Segment Open
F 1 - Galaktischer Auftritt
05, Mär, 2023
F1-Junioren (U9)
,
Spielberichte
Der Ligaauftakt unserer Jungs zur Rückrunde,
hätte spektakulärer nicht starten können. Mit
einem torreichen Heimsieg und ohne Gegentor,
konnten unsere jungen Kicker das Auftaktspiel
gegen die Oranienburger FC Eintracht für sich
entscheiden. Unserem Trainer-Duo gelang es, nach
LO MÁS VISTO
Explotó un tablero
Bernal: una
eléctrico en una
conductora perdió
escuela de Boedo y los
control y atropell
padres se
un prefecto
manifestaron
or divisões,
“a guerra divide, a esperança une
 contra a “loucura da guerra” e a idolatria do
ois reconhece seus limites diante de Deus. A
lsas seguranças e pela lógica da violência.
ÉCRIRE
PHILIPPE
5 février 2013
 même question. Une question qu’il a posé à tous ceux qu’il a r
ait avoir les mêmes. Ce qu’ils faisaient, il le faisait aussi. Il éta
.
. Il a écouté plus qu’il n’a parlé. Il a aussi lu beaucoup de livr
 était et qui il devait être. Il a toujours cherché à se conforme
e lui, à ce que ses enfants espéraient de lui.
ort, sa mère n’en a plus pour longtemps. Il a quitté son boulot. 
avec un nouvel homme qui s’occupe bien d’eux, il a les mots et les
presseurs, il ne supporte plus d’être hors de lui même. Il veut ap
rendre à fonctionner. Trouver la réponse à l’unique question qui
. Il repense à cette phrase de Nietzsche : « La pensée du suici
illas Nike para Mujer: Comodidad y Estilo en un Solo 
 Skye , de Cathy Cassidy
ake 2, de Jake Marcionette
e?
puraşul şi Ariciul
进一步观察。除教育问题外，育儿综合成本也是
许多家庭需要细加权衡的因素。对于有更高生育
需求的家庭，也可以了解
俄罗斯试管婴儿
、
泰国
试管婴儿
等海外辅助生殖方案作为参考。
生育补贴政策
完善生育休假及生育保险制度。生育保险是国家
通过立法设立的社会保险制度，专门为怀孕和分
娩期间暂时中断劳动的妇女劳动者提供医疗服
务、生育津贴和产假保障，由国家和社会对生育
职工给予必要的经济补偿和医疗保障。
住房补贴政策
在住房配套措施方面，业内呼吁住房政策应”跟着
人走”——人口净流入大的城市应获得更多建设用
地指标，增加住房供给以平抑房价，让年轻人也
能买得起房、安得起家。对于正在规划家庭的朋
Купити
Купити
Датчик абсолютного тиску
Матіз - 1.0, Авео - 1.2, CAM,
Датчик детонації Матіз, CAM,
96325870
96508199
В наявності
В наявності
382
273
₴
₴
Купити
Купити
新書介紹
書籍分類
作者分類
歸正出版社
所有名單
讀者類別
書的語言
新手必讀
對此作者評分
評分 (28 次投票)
Segment Closed
* [WORK TO BE COMPLETED]:
Give again, word for word, every line from the one holding "illas Nike para" to the end of the data.

* [EXERCISE RESULT]:
illas Nike para Mujer: Comodidad y Estilo en un Solo 
 Skye , de Cathy Cassidy
ake 2, de Jake Marcionette
e?
puraşul şi Ariciul
进一步观察。除教育问题外，育儿综合成本也是
许多家庭需要细加权衡的因素。对于有更高生育
需求的家庭，也可以了解
俄罗斯试管婴儿
、
泰国
试管婴儿
等海外辅助生殖方案作为参考。
生育补贴政策
完善生育休假及生育保险制度。生育保险是国家
通过立法设立的社会保险制度，专门为怀孕和分
娩期间暂时中断劳动的妇女劳动者提供医疗服
务、生育津贴和产假保障，由国家和社会对生育
职工给予必要的经济补偿和医疗保障。
住房补贴政策
在住房配套措施方面，业内呼吁住房政策应”跟着
人走”——人口净流入大的城市应获得更多建设用
地指标，增加住房供给以平抑房价，让年轻人也
能买得起房、安得起家。对于正在规划家庭的朋
Купити
Купити
Датчик абсолютного тиску
Матіз - 1.0, Авео - 1.2, CAM,
Датчик детонації Матіз, CAM,
96325870
96508199
В наявності
В наявності
382
273
₴
₴
Купити
Купити
新書介紹
書籍分類
作者分類
歸正出版社
所有名單
讀者類別
書的語言
新手必讀
對此作者評分
評分 (28 次投票)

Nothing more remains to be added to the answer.